Thursday 27 December 2007

Story of a Cocaine User


Probably influenced by the glorification of drugs in the media and classic films like Al Pacino’s Scarface and Matt Dillon’s Drugstore Cowboy, there came a point in my life (when I was about 15 years of age) where my curiosity got the better of me and I decided I wanted to try every drug. (Of course famous films continue to glorify films even nowadays with the likes of Cocaine Cowboys and American Gangster hitting the big screen and theatre.

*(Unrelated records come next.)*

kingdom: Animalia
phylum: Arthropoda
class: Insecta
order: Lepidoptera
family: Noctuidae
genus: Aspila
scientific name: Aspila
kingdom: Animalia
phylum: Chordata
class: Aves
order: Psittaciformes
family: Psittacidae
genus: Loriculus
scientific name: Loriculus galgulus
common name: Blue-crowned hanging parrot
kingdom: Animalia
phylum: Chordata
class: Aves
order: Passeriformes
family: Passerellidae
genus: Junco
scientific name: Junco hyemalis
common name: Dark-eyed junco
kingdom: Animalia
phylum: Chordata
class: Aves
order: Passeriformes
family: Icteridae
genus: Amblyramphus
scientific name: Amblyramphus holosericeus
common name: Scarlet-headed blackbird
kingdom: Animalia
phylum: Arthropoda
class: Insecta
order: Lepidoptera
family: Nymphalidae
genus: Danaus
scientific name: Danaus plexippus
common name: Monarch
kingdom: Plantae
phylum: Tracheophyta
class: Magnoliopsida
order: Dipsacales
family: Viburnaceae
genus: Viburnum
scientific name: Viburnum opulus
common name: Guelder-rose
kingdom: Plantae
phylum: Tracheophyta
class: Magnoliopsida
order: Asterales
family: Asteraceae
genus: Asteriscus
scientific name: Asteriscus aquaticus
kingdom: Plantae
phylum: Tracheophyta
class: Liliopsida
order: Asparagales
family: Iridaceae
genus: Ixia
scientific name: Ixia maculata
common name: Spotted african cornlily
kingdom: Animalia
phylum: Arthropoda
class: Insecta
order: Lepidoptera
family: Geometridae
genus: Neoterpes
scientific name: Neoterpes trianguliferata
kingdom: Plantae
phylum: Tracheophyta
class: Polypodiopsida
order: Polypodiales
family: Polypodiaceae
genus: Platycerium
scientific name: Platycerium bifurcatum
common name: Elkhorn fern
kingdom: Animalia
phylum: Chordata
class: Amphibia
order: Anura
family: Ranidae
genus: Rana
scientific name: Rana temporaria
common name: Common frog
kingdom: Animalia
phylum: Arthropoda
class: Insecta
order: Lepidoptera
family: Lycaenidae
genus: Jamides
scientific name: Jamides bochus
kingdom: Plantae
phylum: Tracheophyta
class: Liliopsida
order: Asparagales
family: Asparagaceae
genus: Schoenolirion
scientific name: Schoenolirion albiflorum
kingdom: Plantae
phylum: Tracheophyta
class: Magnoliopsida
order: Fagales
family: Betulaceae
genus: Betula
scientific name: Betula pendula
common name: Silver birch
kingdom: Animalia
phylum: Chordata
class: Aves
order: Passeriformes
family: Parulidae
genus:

I achieved this ambition by about 21, starting with cannabis and LSD - very cheap in the 1990s. When I was old enough to shuffle past doormen I progressed onto ‘party-drugs’ like amphetamine (speed), and MDMA/MDA (ecstacy). Ecstacy was my favourite. I dabbled with heroin and ketamine before settling on the ubiquitous white powder: cocaine.
My personal experience of cocaine use is a story about overcoming the addictive pull of cocaine. I wouldn’t say I was a ‘hard’ user by any stretch of the imagination. I was probably using everyday or every other day at my peak; sometimes using the toilet cubicles at work to have a morning snort. I cringe at thinking of this nowadays as it seems I had the life of pond-scum. Despite having some warped perception that I was somehow part of the elite and better than everybody else I was actually quite low. The more I did the more I felt low. In the end it led to me feeling as though I had lost my identity; like I’d forgotten who I was.





Cocaine Blues




I remember that after heavy weekends using cocaine how it made life much harder and cocaine blues. I mean, life is hard enough without class ‘A’ drugs isn’t it?? Monday, Tuesday, Wednesday and Thursday seemed particularly challenging. Monday evenings or Tuesday evenings I usually ended up on the phone to a friend, who didn’t know I used cocaine, moaning about how bad my life was. If only someone had said “listen mate, life’s much easier and much better if you don’t use drugs at the weekends - or mid-week” - but they didn’t and I had to find this out for myself.



Lack of sleep is definitely a torment. After extreme weekend sessions on the ‘Columbian export’ you could often be too wired to sleep. (There’s probably so much rubbish added before the end-user gets the coke that it could be anything in there keeping you awake really). Then there’s the insomnia but with a blocked up knows due to the copious amounts of crap recently shoved up it.





My observations, here in the United Kingdom, are that there are users of cocaine everywhere. The most proliferate users are in the 20s-30s age range. I’ve found that despite moving to several different cities around England I still end up making friends with other users and re-igniting the party lifestyle. Cocaine users come from all parts of society I’ve partied with lawyers and dentists but also there are hundreds of thousands of kids/people doing it from less affluent parts of society. There’s a small town I know where all the young men wear trainers and baseball caps in the 2 bars in the town. These men mostly finished their schooling at 16. The majority of these are cocaine users on a daily basis.